I searched DejaNews for articles in comp.lang.python with the word "newbie" in the title. The first four articles listed that had answers got me:

Back to hex(). As I wrote this, I searched comp.lang.python for "hex OR literal OR "word size" OR OverflowError" trying to locate questions about hex(). The results included:

    import string
    string.atoi(hex(150),0)
    eval('0xf')
    string.atoi('0xf', 16)
and a _lot_ of other stuff. It might be useful to embed canned news article searches into the documentation. Is there a better search string to use?
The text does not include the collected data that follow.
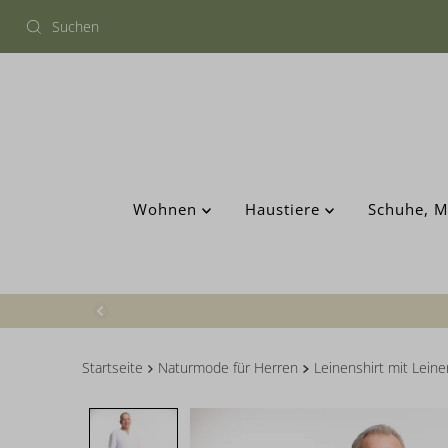
Wohnen
Haustiere
Schuhe, M
Startseite
Naturmode für Herren
Leinenshirt mit Leine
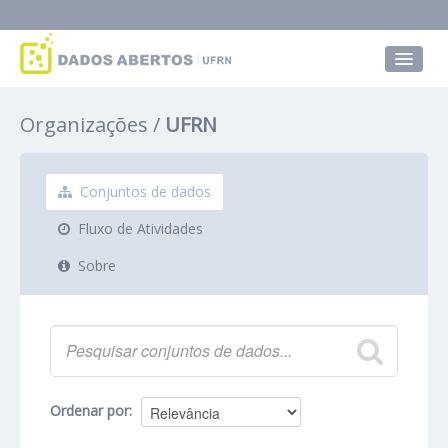
Conjuntos de dados
Organizações
UFRN
Grupos
Sobre
Conjuntos de dados
Fluxo de Atividades
Sobre
Ordenar por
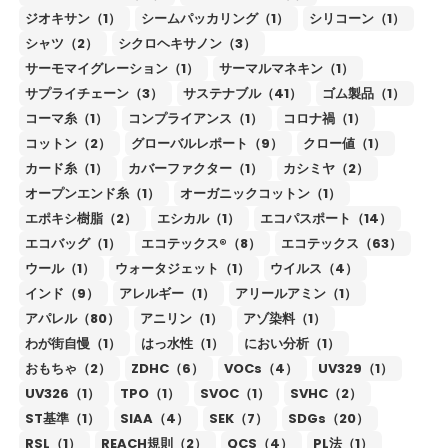
ジオキサン（1）
シームパッカリング（1）
シリコーン（1）
シャツ（2）
シクロヘキサノン（3）
サーモマイグレーション（1）
サーマルマネキン（1）
サプライチェーン（3）
サステナブル（41）
ゴム製品（1）
コーマ糸（1）
コンプライアンス（1）
コロナ禍（1）
コットン（2）
グローバルレポート（9）
クロー値（1）
カード糸（1）
カバーファクター（1）
カシミヤ（2）
オープンエンド糸（1）
オーガニックコットン（1）
エポキシ樹脂（2）
エシカル（1）
エコパスポート（14）
エコバッグ（1）
エコテックス®（8）
エコテックス（63）
ウール（1）
ウォータジェット（1）
ウイルス（4）
インド（9）
アレルギー（1）
アリールアミン（1）
アパレル（80）
アニリン（1）
アゾ染料（1）
わが街自慢（1）
はっ水性（1）
におい分析（1）
おもちゃ（2）
ZDHC（6）
VOCs（4）
UV329（1）
UV326（1）
TPO（1）
SVOC（1）
SVHC（2）
ST基準（1）
SIAA（4）
SEK（7）
SDGs（20）
RSL（1）
REACH規則（2）
QCS（4）
PL法（1）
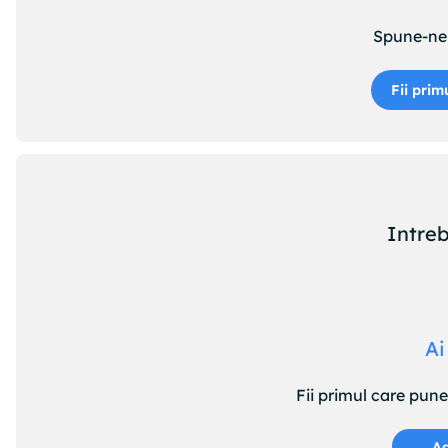
Spune-ne 
Fii prim
Intreb
Ai
Fii primul care pun
Ad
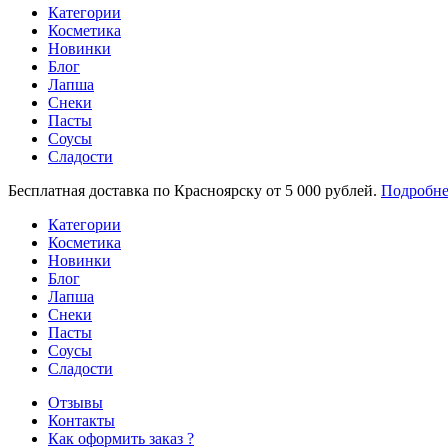
Категории
Косметика
Новинки
Блог
Лапша
Снеки
Пасты
Соусы
Сладости
Бесплатная доставка по Красноярску от 5 000 рублей.
Подробне
Категории
Косметика
Новинки
Блог
Лапша
Снеки
Пасты
Соусы
Сладости
Отзывы
Контакты
Как оформить заказ ?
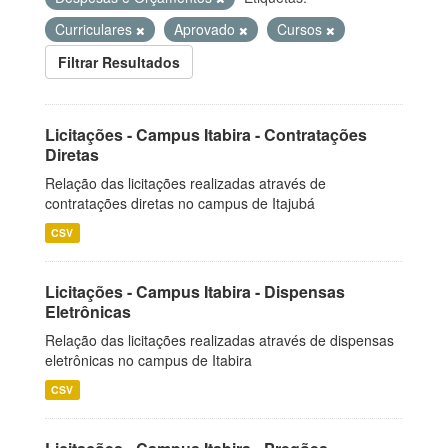
Curriculares
Aprovado
Cursos
Filtrar Resultados
Licitações - Campus Itabira - Contratações
Diretas
Relação das licitações realizadas através de
contratações diretas no campus de Itajubá
CSV
Licitações - Campus Itabira - Dispensas
Eletrônicas
Relação das licitações realizadas através de dispensas
eletrônicas no campus de Itabira
CSV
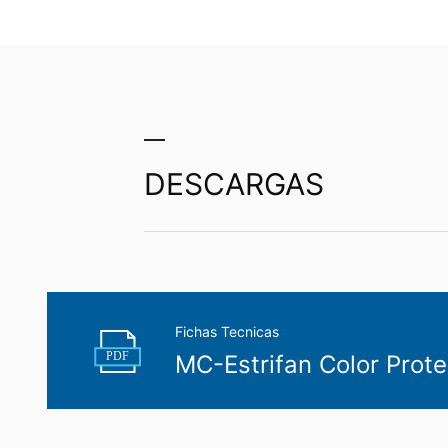
Notificar el uso indebido de datos
En caso de violación de las normas de p
persona que se sienta lesionada puede 
Informationsfreiheit NRW, de Düsseldorf
Derecho a la portabilidad de datos
Tiene derecho a recibir, si lo desea, lo
oa un tercero designado, en un formato d
DESCARGAS
Información, corrección, bloqueo y el
Según establece el artículo 15 del RGPD
tiene derecho a que se corrijan, bloquee
Para optimizar nuestro sitio web para us
cookies.
Fichas Tecnicas
PDF
MC-Estrifan Color Prote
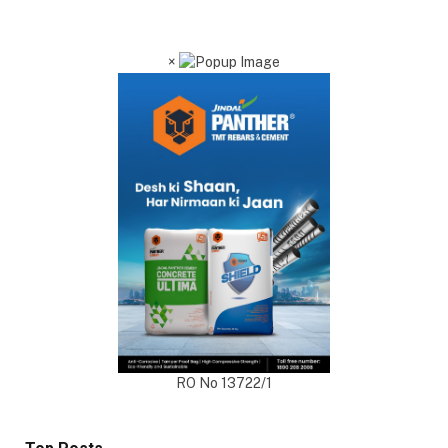
×
RO No 13722/1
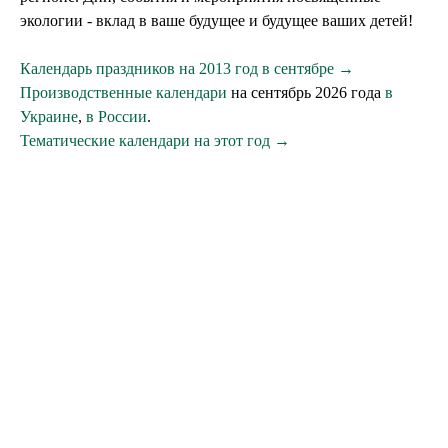
экологии - вклад в ваше будущее и будущее ваших детей!
Календарь праздников на 2013 год в сентябре →
Производственные календари
на сентябрь 2026 года
в
Украине
,
в России
.
Тематические календари на этот год →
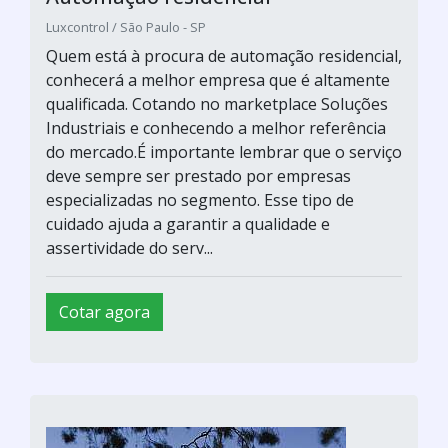
Luxcontrol / São Paulo - SP
Quem está à procura de automação residencial,
conhecerá a melhor empresa que é altamente
qualificada. Cotando no marketplace Soluções
Industriais e conhecendo a melhor referência
do mercado.É importante lembrar que o serviço
deve sempre ser prestado por empresas
especializadas no segmento. Esse tipo de
cuidado ajuda a garantir a qualidade e
assertividade do serv...
Cotar agora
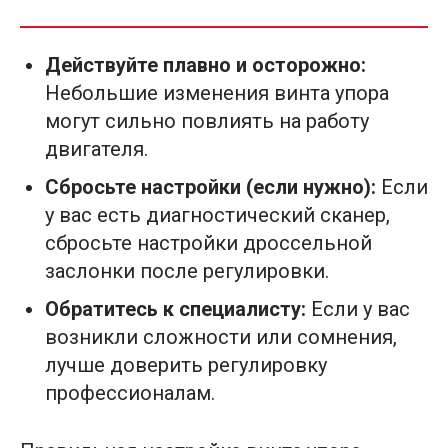
Действуйте плавно и осторожно:
Небольшие изменения винта упора
могут сильно повлиять на работу
двигателя.
Сбросьте настройки (если нужно):
Если
у вас есть диагностический сканер,
сбросьте настройки дроссельной
заслонки после регулировки.
Обратитесь к специалисту:
Если у вас
возникли сложности или сомнения,
лучше доверить регулировку
профессионалам.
Is there any software that can help eliminate irrelevent answers?

Here are the little programs 2hex.py and hex2.py.


    #=== 2hex.py ==================================================

    import sys

    if len(sys.argv) < 2:
        raise Exception, 'Must have at least one argument.'

    for i in range(1, len(sys.argv)):
        print '%X' % int(sys.argv[i]),
    print

    #=== hex2.py ==================================================

    import sys

    if len(sys.argv) < 2:
        raise Exception, 'Must have at least one argument.'

    for i in range(1, len(sys.argv)):
        print eval('0x' + sys.argv[i]),
    print
The following one line shell file has helped me a lot:
    grep $1 /usr/doc/python-2.1/*/*.html
Edit this to match your system.